MATERIAL PROVIDED:
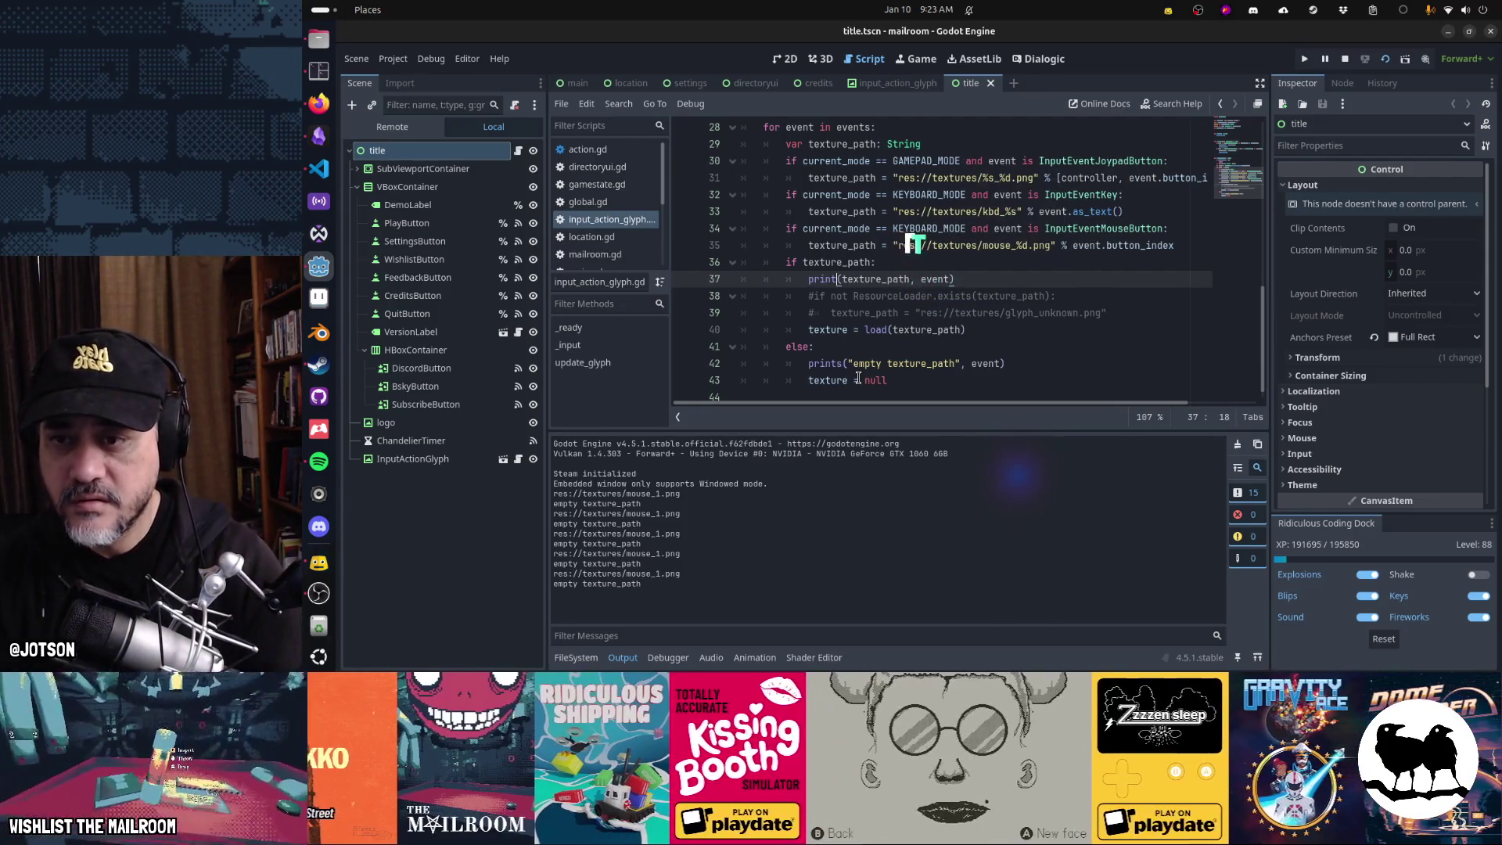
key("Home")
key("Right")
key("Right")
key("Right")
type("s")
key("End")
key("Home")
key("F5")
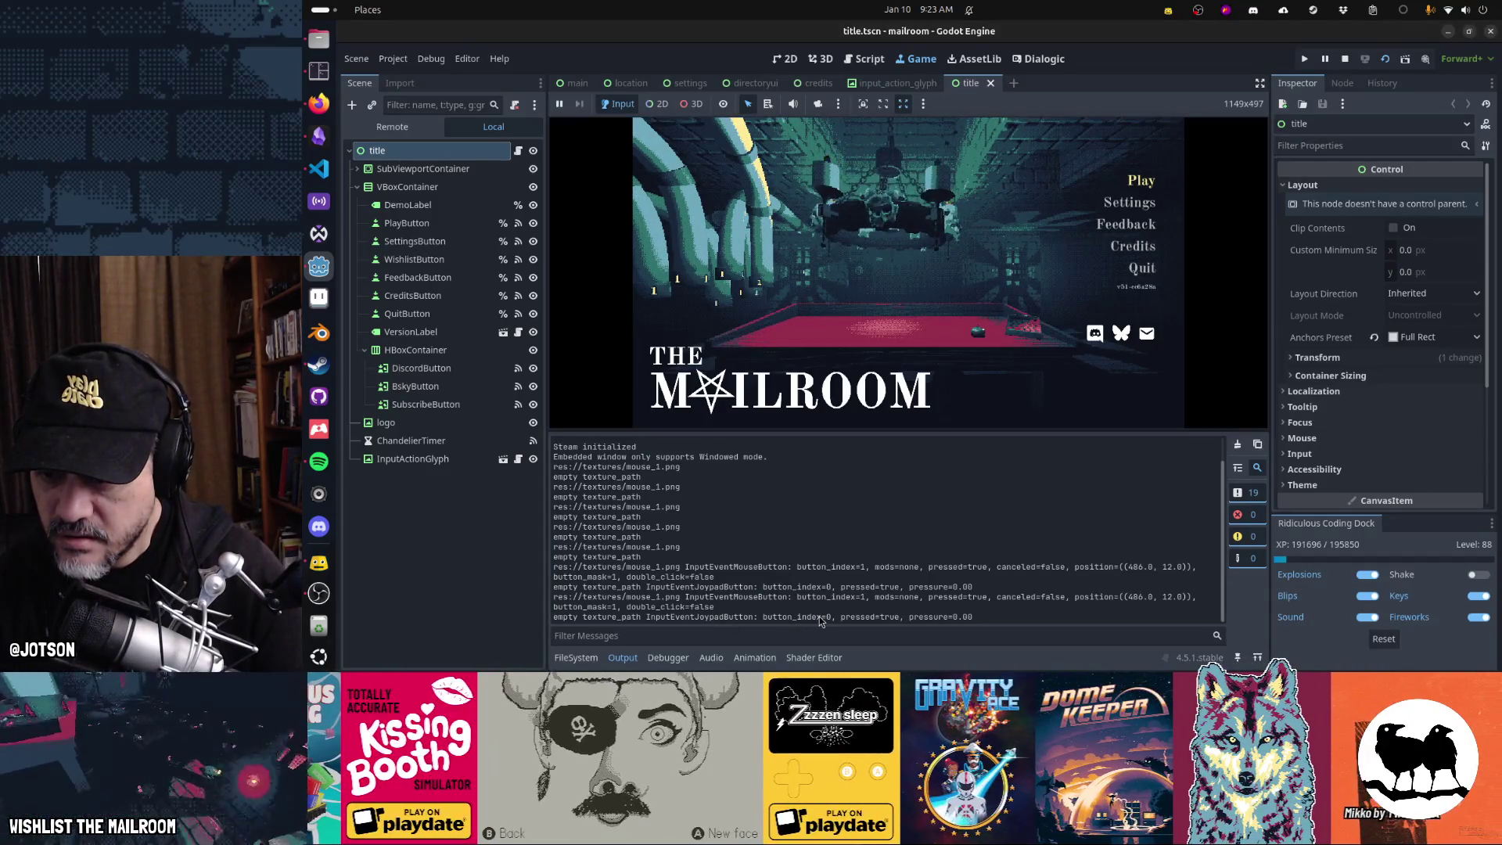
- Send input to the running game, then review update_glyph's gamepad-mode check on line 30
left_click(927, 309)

TASK GOAL:
Write the entries out again word for word. Omit all pictures from them.

ANSWER BOX:
key("Home")
key("Right")
key("Right")
key("Right")
type("s")
key("End")
key("Home")
key("F5")
- Send input to the running game, then review update_glyph's gamepad-mode check on line 30
left_click(927, 309)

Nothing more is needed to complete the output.